Minister spraw wewnętrznych i administracji wskazał też, że w świetle aktualnie obowiązujących ograniczeń, będących konsekwencją epidemii koronawirusa, wszelkie zgromadzenia publiczne mają charakter nielegalny.
W środę ulicami Warszawy przeszedł Marsz Niepodległości. Mimo że - zgodnie z zapowiedziami organizatorów - miał być zmotoryzowany - wielu uczestników brało w nim udział pieszo. Podczas Marszu doszło do zamieszek; policja informowała m.in., że na rondzie de Gaulle'a w stronę policjantów poleciały kamienie i race. Komenda Stołeczna Policji informowała, że zgromadzenie pieszych jest nielegalne.

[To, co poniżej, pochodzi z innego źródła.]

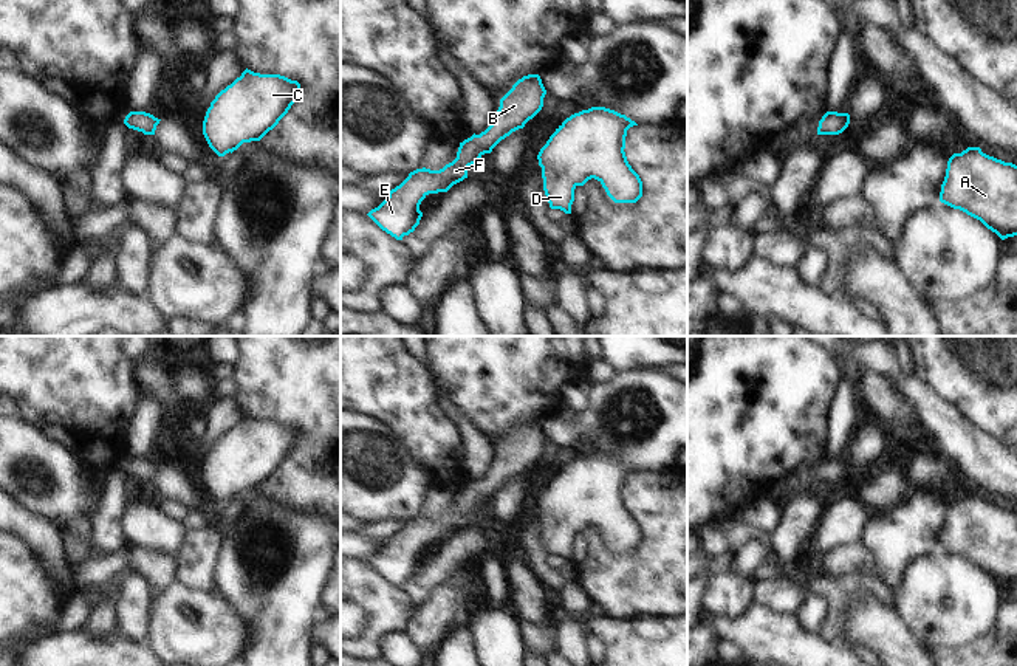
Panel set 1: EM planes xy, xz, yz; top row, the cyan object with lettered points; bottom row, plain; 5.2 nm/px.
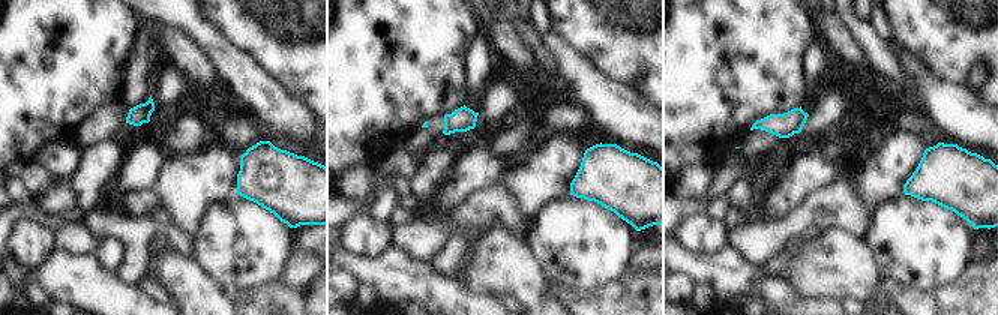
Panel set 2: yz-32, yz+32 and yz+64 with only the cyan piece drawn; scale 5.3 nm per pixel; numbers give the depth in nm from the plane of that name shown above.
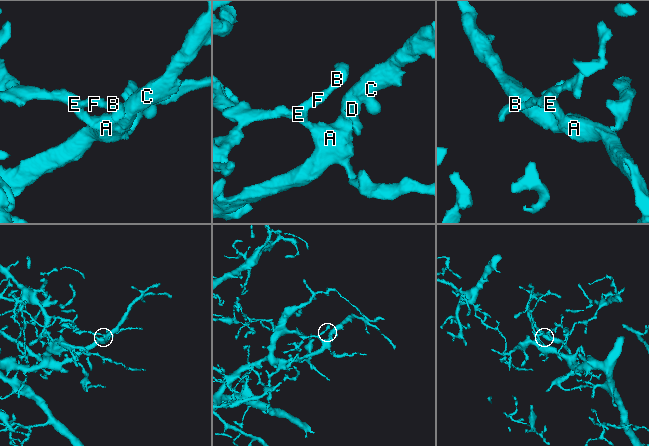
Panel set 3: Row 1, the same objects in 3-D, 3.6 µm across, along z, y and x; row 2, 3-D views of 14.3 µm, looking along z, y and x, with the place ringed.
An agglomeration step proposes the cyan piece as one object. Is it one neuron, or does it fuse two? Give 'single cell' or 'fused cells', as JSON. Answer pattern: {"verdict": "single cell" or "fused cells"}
{"verdict": "single cell"}

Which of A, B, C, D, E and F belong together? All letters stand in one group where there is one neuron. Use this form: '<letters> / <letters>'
A B C D E F

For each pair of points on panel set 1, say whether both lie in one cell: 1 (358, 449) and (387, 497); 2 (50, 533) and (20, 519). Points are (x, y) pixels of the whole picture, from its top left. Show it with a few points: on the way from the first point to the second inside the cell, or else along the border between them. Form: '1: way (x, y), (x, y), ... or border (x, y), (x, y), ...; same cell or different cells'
1: way (359, 462), (383, 485); same cell
2: way (42, 533), (28, 525); same cell

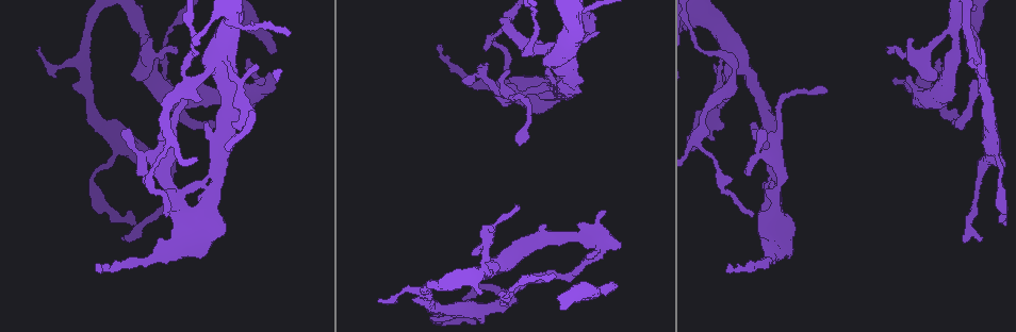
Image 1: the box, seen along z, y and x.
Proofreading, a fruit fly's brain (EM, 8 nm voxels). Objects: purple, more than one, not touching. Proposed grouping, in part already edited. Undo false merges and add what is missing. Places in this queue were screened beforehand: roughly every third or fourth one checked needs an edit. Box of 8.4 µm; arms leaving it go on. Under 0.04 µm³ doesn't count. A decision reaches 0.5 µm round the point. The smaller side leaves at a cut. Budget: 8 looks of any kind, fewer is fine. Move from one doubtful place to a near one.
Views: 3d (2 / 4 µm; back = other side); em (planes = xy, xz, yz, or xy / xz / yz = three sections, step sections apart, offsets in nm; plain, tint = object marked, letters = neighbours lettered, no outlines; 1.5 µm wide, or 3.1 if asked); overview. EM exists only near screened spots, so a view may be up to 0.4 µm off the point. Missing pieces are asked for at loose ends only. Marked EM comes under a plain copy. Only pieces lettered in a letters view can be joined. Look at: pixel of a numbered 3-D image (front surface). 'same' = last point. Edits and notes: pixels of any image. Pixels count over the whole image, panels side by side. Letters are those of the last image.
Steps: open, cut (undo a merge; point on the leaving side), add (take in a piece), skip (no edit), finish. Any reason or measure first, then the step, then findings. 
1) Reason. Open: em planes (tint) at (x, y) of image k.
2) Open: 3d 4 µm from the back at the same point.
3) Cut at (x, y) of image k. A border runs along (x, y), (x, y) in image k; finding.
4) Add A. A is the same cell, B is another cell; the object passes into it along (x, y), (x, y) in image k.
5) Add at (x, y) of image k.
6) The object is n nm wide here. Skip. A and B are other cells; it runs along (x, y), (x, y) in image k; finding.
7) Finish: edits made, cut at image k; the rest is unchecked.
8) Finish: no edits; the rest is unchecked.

End of a long branch. Open: 3d 2 µm at (980, 236) of image 1.

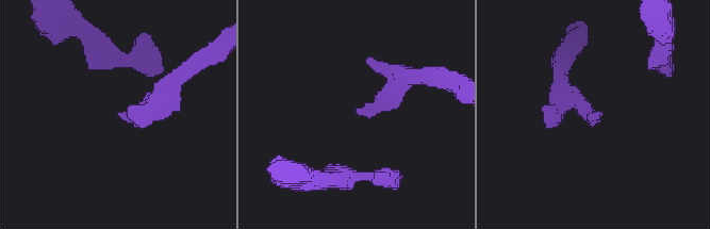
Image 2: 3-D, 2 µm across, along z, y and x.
Open: em xz step 8 (tint) at (125, 113) of image 2.

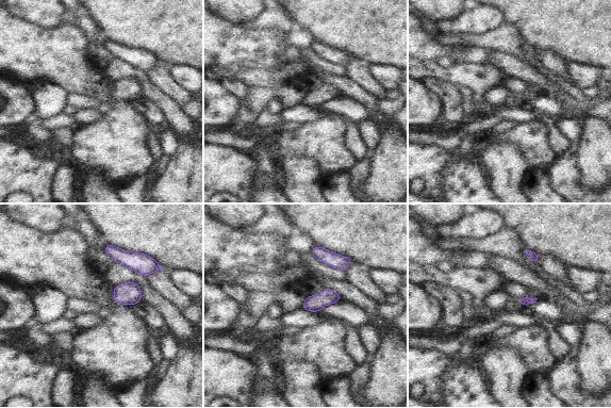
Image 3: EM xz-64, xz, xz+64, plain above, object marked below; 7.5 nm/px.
Another direction. Open: em planes (letters) at the same point.

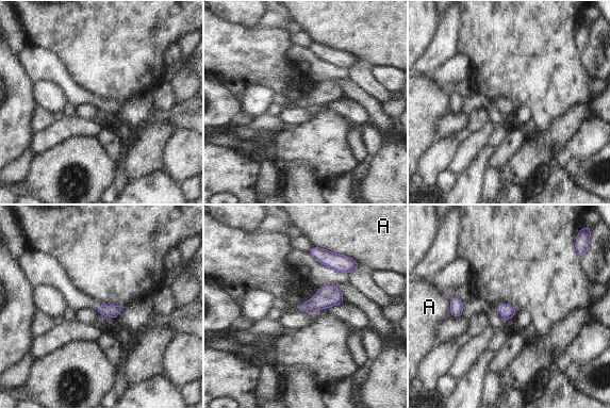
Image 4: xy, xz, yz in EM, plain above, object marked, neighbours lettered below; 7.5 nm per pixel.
The object is 100 nm wide here. Skip. A is another cell; no lettered piece goes on from it.

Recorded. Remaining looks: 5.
An open end. Open: 3d 2 µm at (616, 284) of image 1.

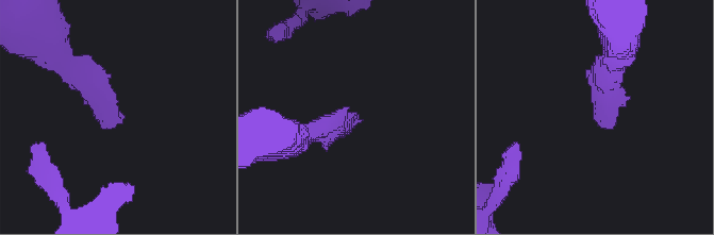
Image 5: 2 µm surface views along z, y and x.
Open: em yz step 8 (letters) at (358, 118) of image 5.

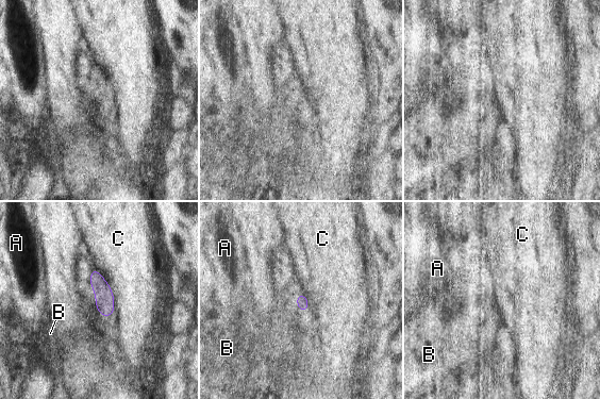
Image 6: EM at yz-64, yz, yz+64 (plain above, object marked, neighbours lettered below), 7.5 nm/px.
Add B. B is the same cell, A and C are other cells; the object passes into it along (302, 302), (299, 308), (276, 331) in image 6; it goes on there.

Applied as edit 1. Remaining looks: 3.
An open end. Open: em planes (letters) at (227, 151) of image 1.

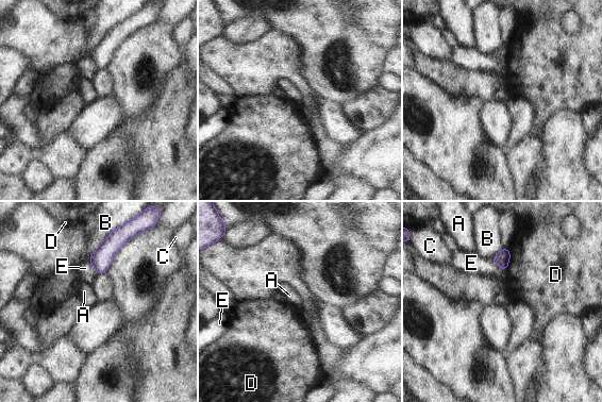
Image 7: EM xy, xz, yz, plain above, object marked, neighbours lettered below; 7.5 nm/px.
The object is 110 nm wide here. Skip. A, B, C, D and E are other cells; it runs along (133, 223), (106, 250), (99, 271) in image 7; no lettered piece goes on from it.

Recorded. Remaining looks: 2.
Finish: edits made, add at image 6; the rest is unchecked.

Kamiński zauważył w oświadczeniu, że tegoroczny Marsz Niepodległości miał się odbyć w innej niż zwykle formule. Zamiast tradycyjnego pochodu, organizatorzy zapowiedzieli przejazd samochodowy, co z uwagi na stan epidemii i możliwość transmisji zakażeń wirusem Sars-Cov-2, przyjąłem z uznaniem jako wyraz odpowiedzialności uczestników i organizatorów wydarzenia. Niestety zapowiedziana formuła "marszu" nie została dotrzymana - zaznaczył minister.
Obok zorganizowanego przejazdu mieliśmy do czynienia z równoległym nielegalnym zgromadzeniem, podczas którego dochodziło do szeregu incydentów polegających na agresywnych działaniach niektórych uczestników przemarszu, niszczeniu mienia i bezpośrednich atakach na policjantów zabezpieczających zgromadzenie - dodał szef MSWiA.